If we're being honest, most of our March Madness brackets imploded in some way over the last few weeks and now hold on by a thread with the Final Four in a few days.
However, Will Geoghegan's men's bracket is still intact and in the top 0.2% of more than 14 million brackets on ESPN after training a machine learning model to fill out his bracket for the Big Dance.
"I think it's cool that something like this can work well. Because we look at March Madness and we see all the craziness and all the upsets that no one saw coming, like Oral Roberts and UCLA," Geoghegan says. "But, at the end of the day, it's two one seeds and a two seed in the Final Four. And so these analytics can still be successful even in such a kind of volatile format as March Madness."
This isn't the first time the former professional runner, who now works in the computer science industry, has done something like this but it's possibly the most success he's had with a sports machine learning model. Close to seven years ago, Geoghegan created a model to draft his fantasy football team.
It worked until Adrian Peterson, who the model selected first, was suspended for the season.
"I've always liked kind of applying this stuff to things like sports because anything with a lot of data that's available, you can usually make a good model," Geoghegan said. "Sports and data definitely go hand in hand in this."
A few years later, he trained a machine learning model to fill out a March Madness bracket; however, it wasn't as successful as this year's because of overfitting. The model was too specific and complicated, so it learned the data he gave really well versus extrapolating into the future.
"No matter how you know how perfectly tuned your model is, these are still games that are being played and there's a huge element of randomness," Geoghegan. "Not randomness from the player's perspective necessarily but from the model's perspective. Sometimes the worst team will win, and that's just how it goes. The biggest takeaway was just making kind of a good, general model that didn't try is too hard to get everything right but just has a good kind of high-level map of where things stand."
Taking what he learned from previous codes and models, Geoghegan used AdaBoost, which he said is essentially "an algorithm for combining a collection of relatively weak predictors into a single strong predictor." He pulled data from the Massey Ratings instead of using player or game-level data.

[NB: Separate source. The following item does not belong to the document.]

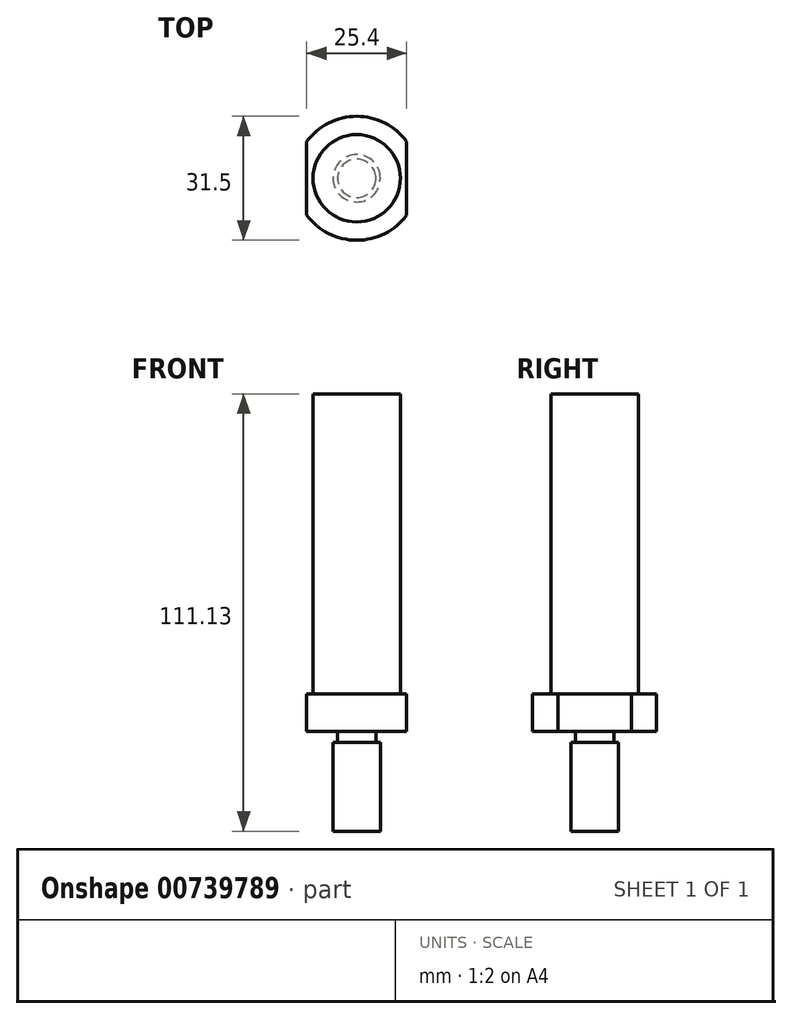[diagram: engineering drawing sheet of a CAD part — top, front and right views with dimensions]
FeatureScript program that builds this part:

Essentially, the model aggregated the opinions of experts who create the college basketball rankings. It used the seeds and the various ranking systems as weak predictors with training data going back to 2003.
"It's able to kind of find the relationships between them in a way to combine all of them into one kind of rating system," Geoghegan said. "If you get really into the math, you can prove that it's guaranteed to do better than the best single rating system."

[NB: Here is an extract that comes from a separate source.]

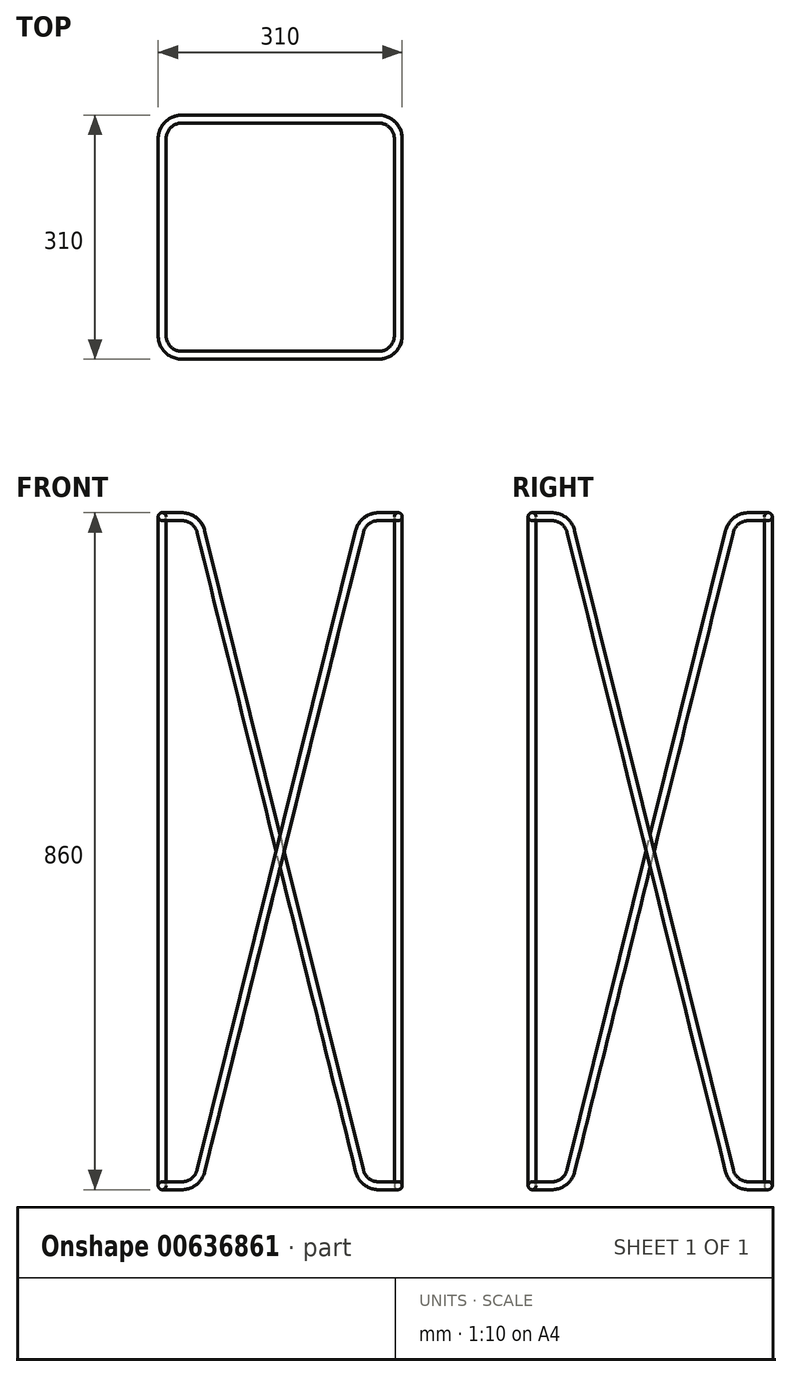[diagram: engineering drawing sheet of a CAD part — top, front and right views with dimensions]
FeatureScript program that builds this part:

Within three hours, his model and bracket were set, and when he compared it to his bracket he did by hand, the picks were logical and not too wildly outrageous. Geoghegan said none of the picks really made him scratch his head too much.
And it worked. The model correctly predicted Rutgers over Clemson, USC over Kansas, Arkansas in the Elite Eight and Houston in the Final Four. The biggest miss, like most brackets, was UCLA's overtime upset of Alabama.
The model also didn't predict Cinderella-esque teams like UCLA or Oral Roberts. The data stops with the end of the conference championships, so if a team, like those or Oregon State, suddenly gets hot in the tournament, the model most likely won't predict that.
The model originally predicted that Baylor would beat Gonzaga, 69–57. However, it now thinks the Zags will be crowned the national champions and become the first undefeated men's college basketball team since Indiana during the 1975–76 season.
In the future, Geoghegan is planning to use more data with a similar approach since this system only looked at how teams were rated going into the tournament versus how ratings changed throughout the season.
"I've always been into programming. There's a creative aspect to it, where you're starting with a blank file, and you're creating something," Geoghegan said. "And I think it's really cool on the data side to be able to take megabytes worth of ones and zeros and turn it into useful predictions about the future and about the world.
"Obviously, March Madness isn't as high impact as a lot of other applications of this stuff. But it's turning data into useful insights about the world we live in."